Hello, I’m Matthias Aydt, Global CEO of Faraday Future. I’m speaking to you again for the second time in just as many days. I want to ensure you are getting the latest information on what is happening at Faraday Future and hearing from me firsthand.

 

I shared some important updates on the company yesterday, including that we successfully met one of the two compliance deadlines we needed by filing our first quarter 10-Q.

 

I also gave updates on our financial situation, the China-U.S. Automotive Bridge Strategy, fundraising efforts and our successful Investor Community Day.

 

Today I want to share with you the results of our annual meeting of stockholders (or AGM as we call it).

 

We’ve been asking for our stockholders’ support for this AGM and to vote in favor of the six proposals that were on the table – which were critical to the future of the company.

 

I’m very happy to report that all proposals were approved this morning.

 

Now while there were obviously many things that needed to be voted on, including the reelection of our Directors and the ratification of our accounting firm, I want to share with you the meaning of some of the key results.

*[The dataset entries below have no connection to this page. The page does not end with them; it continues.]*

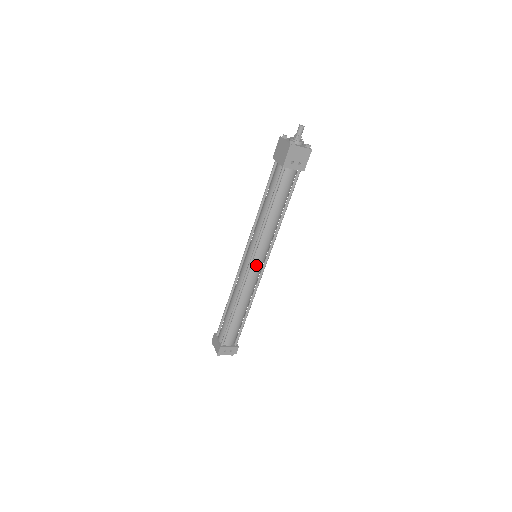
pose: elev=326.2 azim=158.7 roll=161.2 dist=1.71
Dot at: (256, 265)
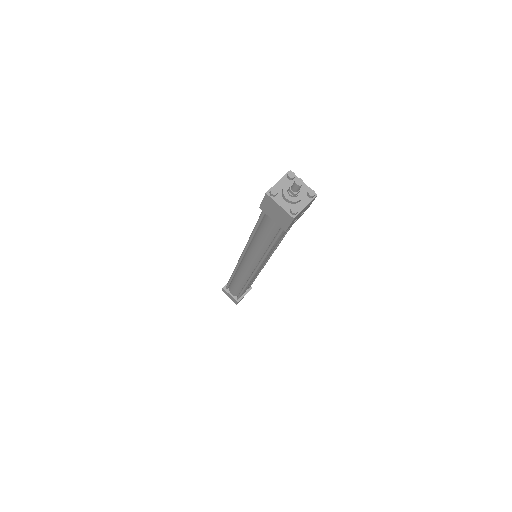
Dot at: (261, 267)
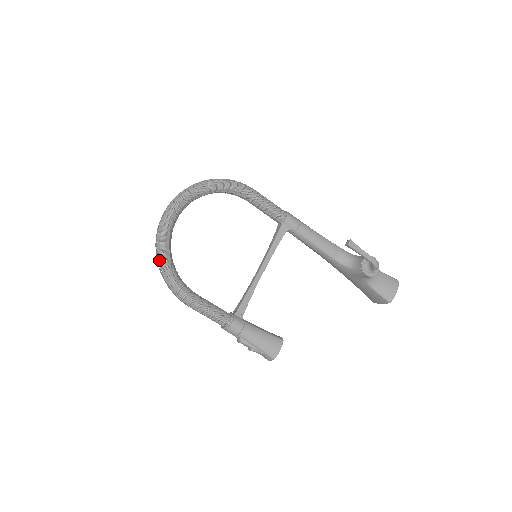
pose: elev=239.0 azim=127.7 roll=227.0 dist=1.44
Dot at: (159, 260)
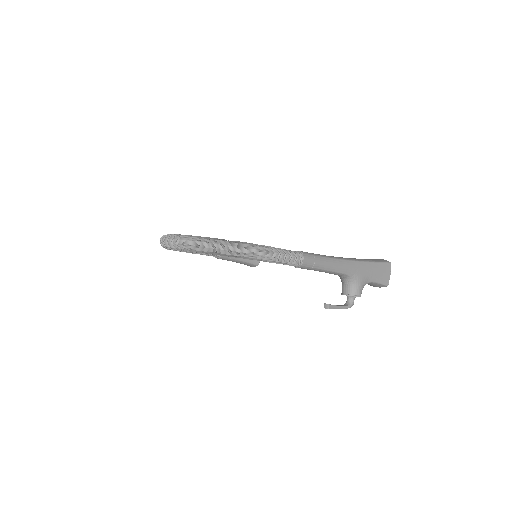
Dot at: occluded
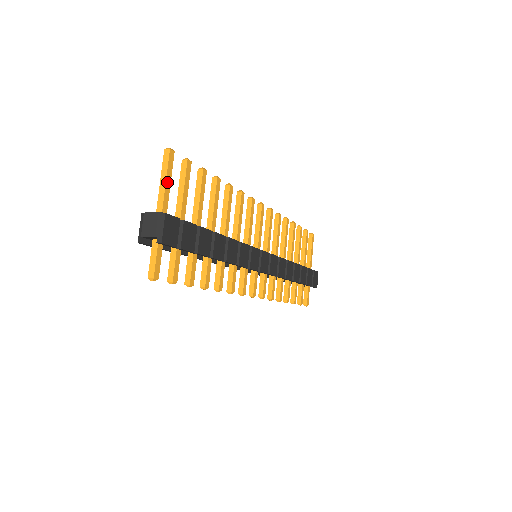
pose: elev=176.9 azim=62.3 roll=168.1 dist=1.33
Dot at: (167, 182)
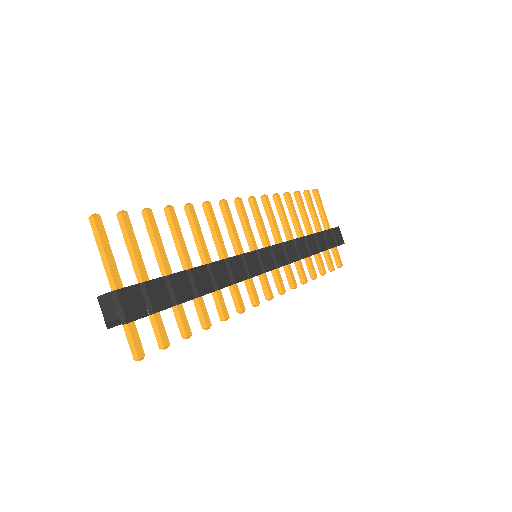
Dot at: (107, 252)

Basically what does this actually mean to the company and our stockholders.

 

In a nutshell, it means that with your vote and support FF can continue on a path for additional future strategic equity investments that could support a ramp up in production and delivery of our performance and technologically capable FF 91 2.0 EV. This is a terrific product and it deserves to continue being produced and sold in the marketplace.

 

But it also means that the approval of the reverse stock split proposal will help the Company meet the minimum bid price requirement necessary to maintain listing status on the Nasdaq Capital Market. We believe that it’s important to help in our future fundraising efforts.

 

And lastly, we believe that the approved proposals could help support the development of a beneficial China-US automotive industry bridge strategy and could help accelerate our entry into the UAE, both of which we have mentioned in the past.

 

Everyone here at FF wants to express our sincere gratitude for your ongoing support and to thank you for your confidence and your vote at this recent Annual Meeting of Stockholders.

 

I look forward to sharing more updates and successes in the near future.